Virtualization, Cloud, Infrastructure and all that stuff in-between
My ramblings on the stuff that holds it all together
Hardware Vendors… release the emulators to the masses PLEASE!!
If you are a consultant or are an end-user trying to teach/learn new technology it’s not easy to constantly have access to lab and demo kit, most vendors can lend you evaluation hardware for your lab but there is generally a finite supply and you don’t have it for long – if you are busy it’s hard to dedicate time to this, most people are only able to dip in and out every now and then and physical kit means it has to be hosted somewhere so requires remote access.
I’m a hands-on person and I find I learn/understand things much better if I can concrete my reading with “fiddling” with the UI or mocking up configurations rather than just reading the whitepapers.
If you are primarily a hardware vendor like EMC, HP or Cisco you should want people to play with your kit around their own time, whilst this doesn’t always mesh with a traditional sales-force driven model where there is a structured qualification, sales and follow-up model let’s be honest this is 2010, I’m clever 🙂 I don’t really need a sales drone to hold my hand in spending my own {employers’} money or take me golfing – if your product is good and I need it I will buy/spec it once I’ve seen what it can do in MY environment on MY terms.
This definitely isn’t to say there is no place for sales or tech pre-sales in the modern world, far from it – I will probably need someone with product specific knowledge for technical help, or someone to help me price out a solution and options – but I don’t need a sales person’s commission or end of quarter figures driving MY evaluation or purchase process – incentives to buy in a certain timeframe are perfectly acceptable as they help the end-user evaluator focus their priorities, but it’s not the start of the process.

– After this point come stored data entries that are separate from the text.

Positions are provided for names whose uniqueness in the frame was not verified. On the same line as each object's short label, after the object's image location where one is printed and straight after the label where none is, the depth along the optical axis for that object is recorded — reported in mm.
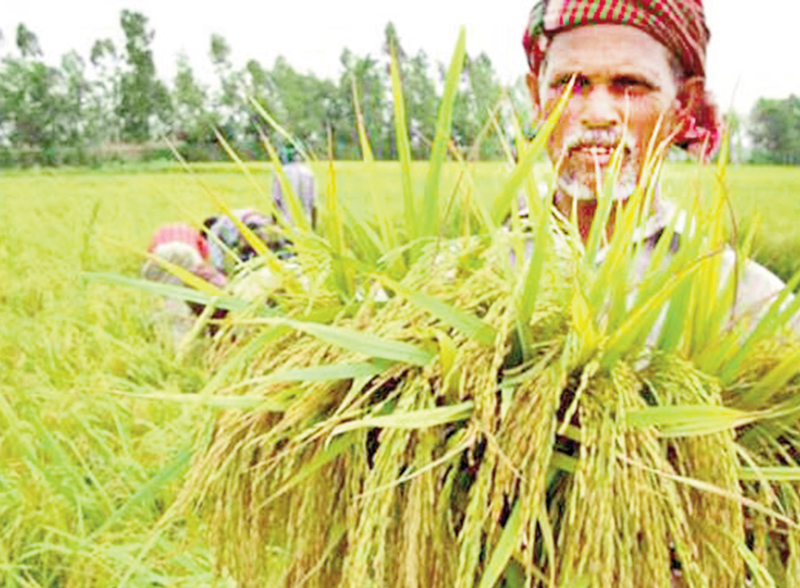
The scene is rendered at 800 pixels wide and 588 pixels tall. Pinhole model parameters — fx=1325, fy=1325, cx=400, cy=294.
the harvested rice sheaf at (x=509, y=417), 807
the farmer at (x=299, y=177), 4379
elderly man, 1128
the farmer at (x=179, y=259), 3555
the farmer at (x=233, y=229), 3037
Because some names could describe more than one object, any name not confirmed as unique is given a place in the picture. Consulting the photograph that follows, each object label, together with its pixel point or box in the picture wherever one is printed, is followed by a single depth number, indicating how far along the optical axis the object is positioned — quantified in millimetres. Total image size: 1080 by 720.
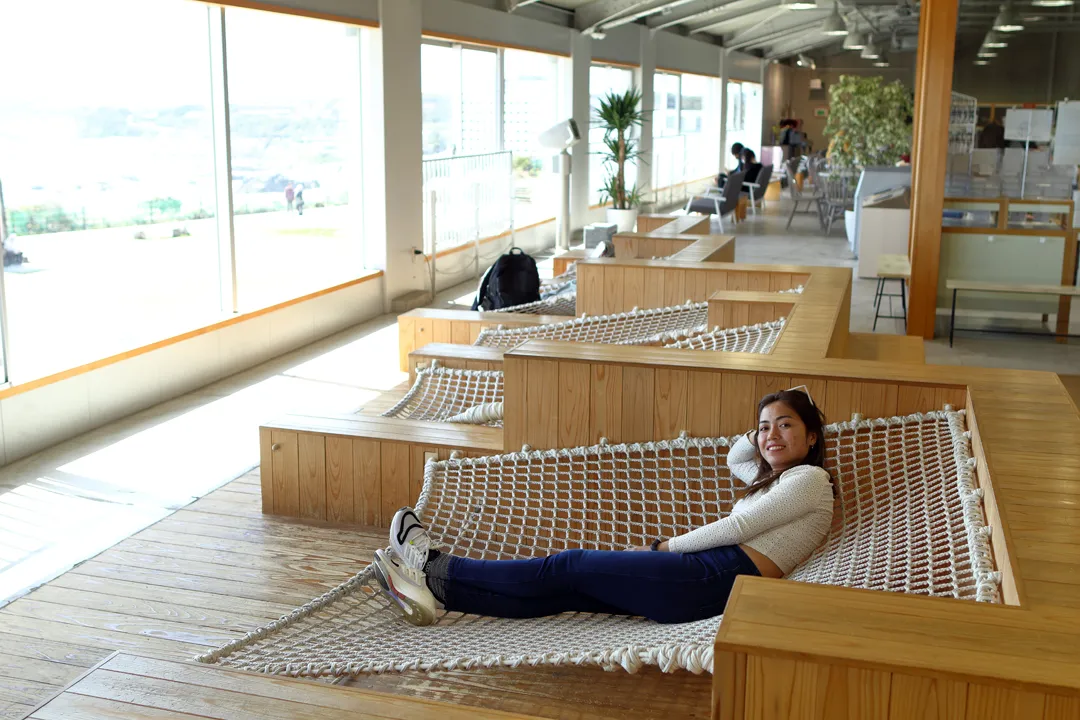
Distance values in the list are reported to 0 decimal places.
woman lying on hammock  2650
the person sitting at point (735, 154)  13977
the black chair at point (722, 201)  13062
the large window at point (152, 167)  4824
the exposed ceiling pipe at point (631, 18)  12072
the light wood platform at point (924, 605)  1598
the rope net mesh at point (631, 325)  5156
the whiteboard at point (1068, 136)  7016
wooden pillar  6895
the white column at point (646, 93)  14641
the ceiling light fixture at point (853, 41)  14812
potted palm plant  12000
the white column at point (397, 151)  7809
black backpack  6605
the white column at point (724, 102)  19581
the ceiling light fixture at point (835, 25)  13312
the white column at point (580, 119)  12164
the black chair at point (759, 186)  14406
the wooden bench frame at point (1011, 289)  7004
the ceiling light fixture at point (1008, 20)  6879
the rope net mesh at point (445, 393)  4461
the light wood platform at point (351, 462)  3707
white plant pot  11969
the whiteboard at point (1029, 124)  7082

As I’ve written before simulators/emulators/Virtual Machines are ideal as a pre-sales tool, no complicated pre-sales process, just get your tech in the hands of people who can then internally demonstrate its capability to those that sign the cheques.
It just means a bit of registration for a download which gets passed to your pre-sales people so they can follow-up with the potential customer – but you’ve empowered the end-user to do your marketing “foot in the door” with the people that matter for you– and it’s essentially “free”.
Additionally one of the primary concerns with infrastructure technologies is management, you often don’t really know how well you can manage or integrate with your existing management toolsets without actually trying it – VM/Emulators are an almost (financially) risk-free way to try this out.
Most enterprise hardware (blade chassis, SAN’s, switches) are moving to use virtualization and commodity hardware under the hood this opens up some interesting possibilities to distribute packaged up Virtual Machine .OVF versions of your “hardware”/firmware product that people can download and run on VMware Workstation/Player etc.
Most already vendors have these internally for development teams, afterall this is cheaper and more practical than giving each developer a but of hardware to develop against.
This is the list of people that “get it” IMHO …
EMC are streets ahead of the game with this, and have had the Celerra VSA available for some time, CLARiiON coming soon and with the V-MAX being based around commodity Xeon CPU hardware it has to be on the cards.
Zeus produce an amazing traffic manager product which has been available as a virtual machine or hardware appliance for ages – with a free/quick download VM trial.
HP have a time-limited version of the LeftHand VSA and the EVA simulator (accredited partners only) but could go significantly further, why not a VM version of the EVA controllers accessible over iSCSI or FCoE? they may be based on custom ASIC type hardware but I would assume some sort of emulation from x86 is possible (see my idea for VMware Workstation later on).
I have also been reliably informed that there is a version of the HP Virtual Connect “firmware” used internally at HP that runs inside VMware Workstation – making this available to the public (even with pre-sales registration) would be a great way for people to quickly understand how VC technology works and could integrate into their environments.
NetApp have the ONTAP simulator (partners only), I’m not familiar with the product but it does appear to emulate real NetApp hardware and management interfaces
Cisco have recently released a beta of the UCS platform emulator to developers – from the screenshot Steve Chambers posted this looks like an excellent idea with significant scope for use as a pre-sales tool as well.
With the recent announcement around the death of Dynamips maybe Cisco should better leverage their relationship with VMware and produce a hardware emulator layer to allow IOS or CatOS to run on x86 under VMware Workstation, it’s been reported that the Nexus range runs under a native hypervisor and the NX1000V is already out there.
The 6500 ACE modules would also be a welcome offering as a VM!
Now, there needs to be some expectation setting, I’m not asking for production ready/supported virtual machines of your IPR and hardware margin – that won’t always make sense but availability for learning, pre-sales, training or testing/development is an excellent use-case.
I have previously heard people voice concerns over this sort of model as it allows your technology and IPR to easily walk into the hands of your competitors to allow them to reverse engineer it and steal your ideas, I don’t buy this – I’m pretty sure “the competition” are 1st on the list to buy your hardware when it becomes generally available, either directly or via an anonymous 3rd party – infact HP seemed to have a pretty good stock of UCS hardware :).